- [Required work]: After locating the line that bears "hfov_deg: 52.6", restate word for word that line and the rest of the listing to its final line, excluding all pictures.

═══

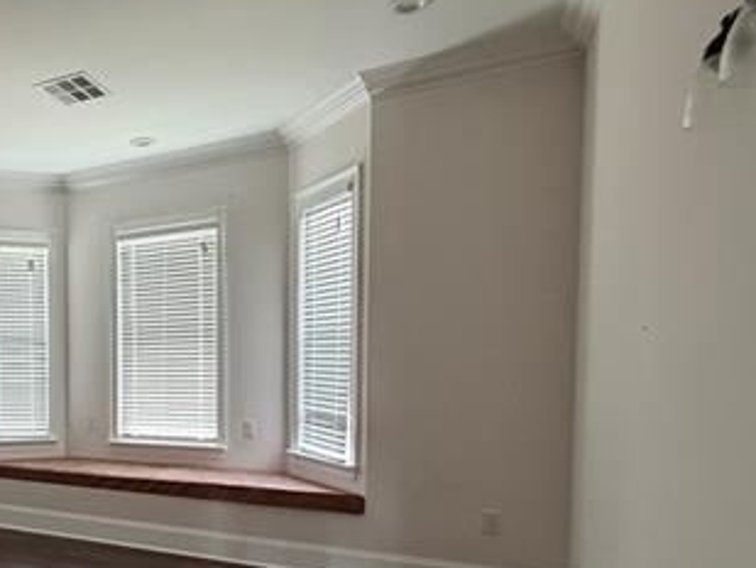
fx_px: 634
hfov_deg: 54.5
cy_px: 402
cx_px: 91
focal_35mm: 29
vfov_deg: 47.1
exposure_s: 1/60
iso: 500
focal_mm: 2.22
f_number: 2.2
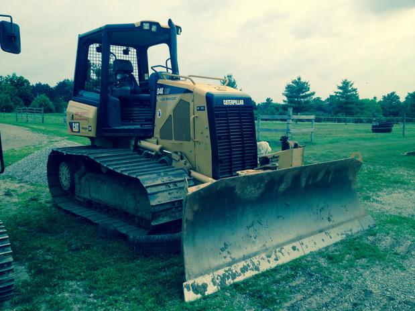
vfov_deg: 40.7
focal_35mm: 35
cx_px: 208
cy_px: 156
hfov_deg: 52.6
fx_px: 420
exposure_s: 1/472
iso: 50
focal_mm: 4.28
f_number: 2.4
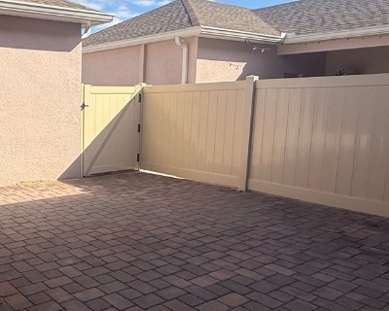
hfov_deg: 47.3
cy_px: 158
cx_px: 53
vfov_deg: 42.2
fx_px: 403
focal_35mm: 35
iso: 50
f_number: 2.2
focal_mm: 2.22
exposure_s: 1/1656
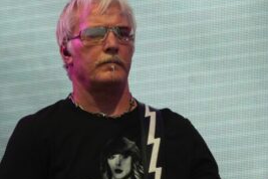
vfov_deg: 2.2
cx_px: 144
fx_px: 4715
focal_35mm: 633
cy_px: 63
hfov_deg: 3.3
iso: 400
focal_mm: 147
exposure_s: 1/250
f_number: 5.6
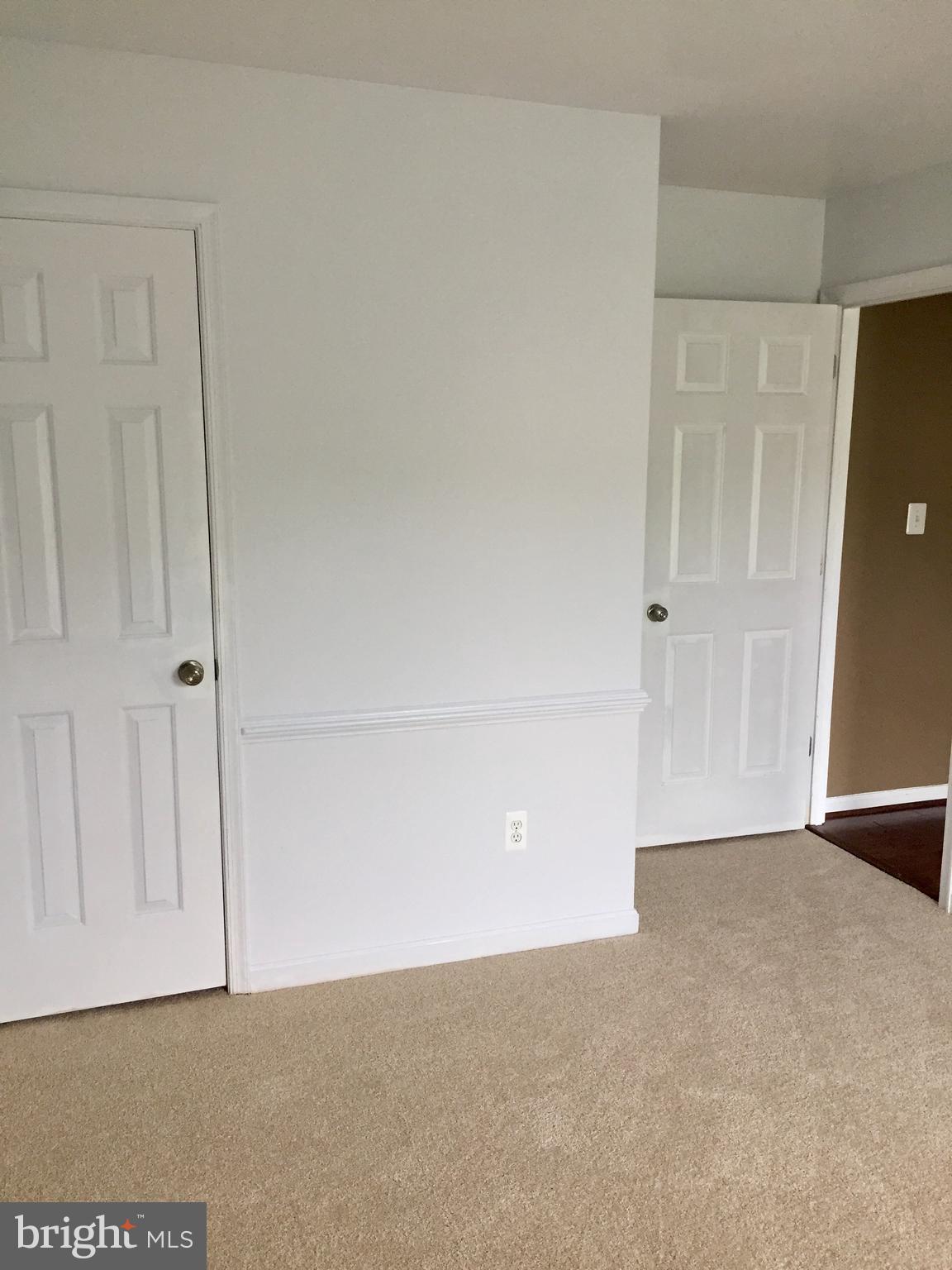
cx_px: 476
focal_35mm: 29
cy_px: 635
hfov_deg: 48.2
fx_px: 1063
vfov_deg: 61.7
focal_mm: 4.15
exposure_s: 1/30
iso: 40
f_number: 2.2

═══

- [Task output]:
hfov_deg: 52.6
fx_px: 420
exposure_s: 1/472
iso: 50
focal_mm: 4.28
f_number: 2.4
hfov_deg: 47.3
cy_px: 158
cx_px: 53
vfov_deg: 42.2
fx_px: 403
focal_35mm: 35
iso: 50
f_number: 2.2
focal_mm: 2.22
exposure_s: 1/1656
vfov_deg: 2.2
cx_px: 144
fx_px: 4715
focal_35mm: 633
cy_px: 63
hfov_deg: 3.3
iso: 400
focal_mm: 147
exposure_s: 1/250
f_number: 5.6
cx_px: 476
focal_35mm: 29
cy_px: 635
hfov_deg: 48.2
fx_px: 1063
vfov_deg: 61.7
focal_mm: 4.15
exposure_s: 1/30
iso: 40
f_number: 2.2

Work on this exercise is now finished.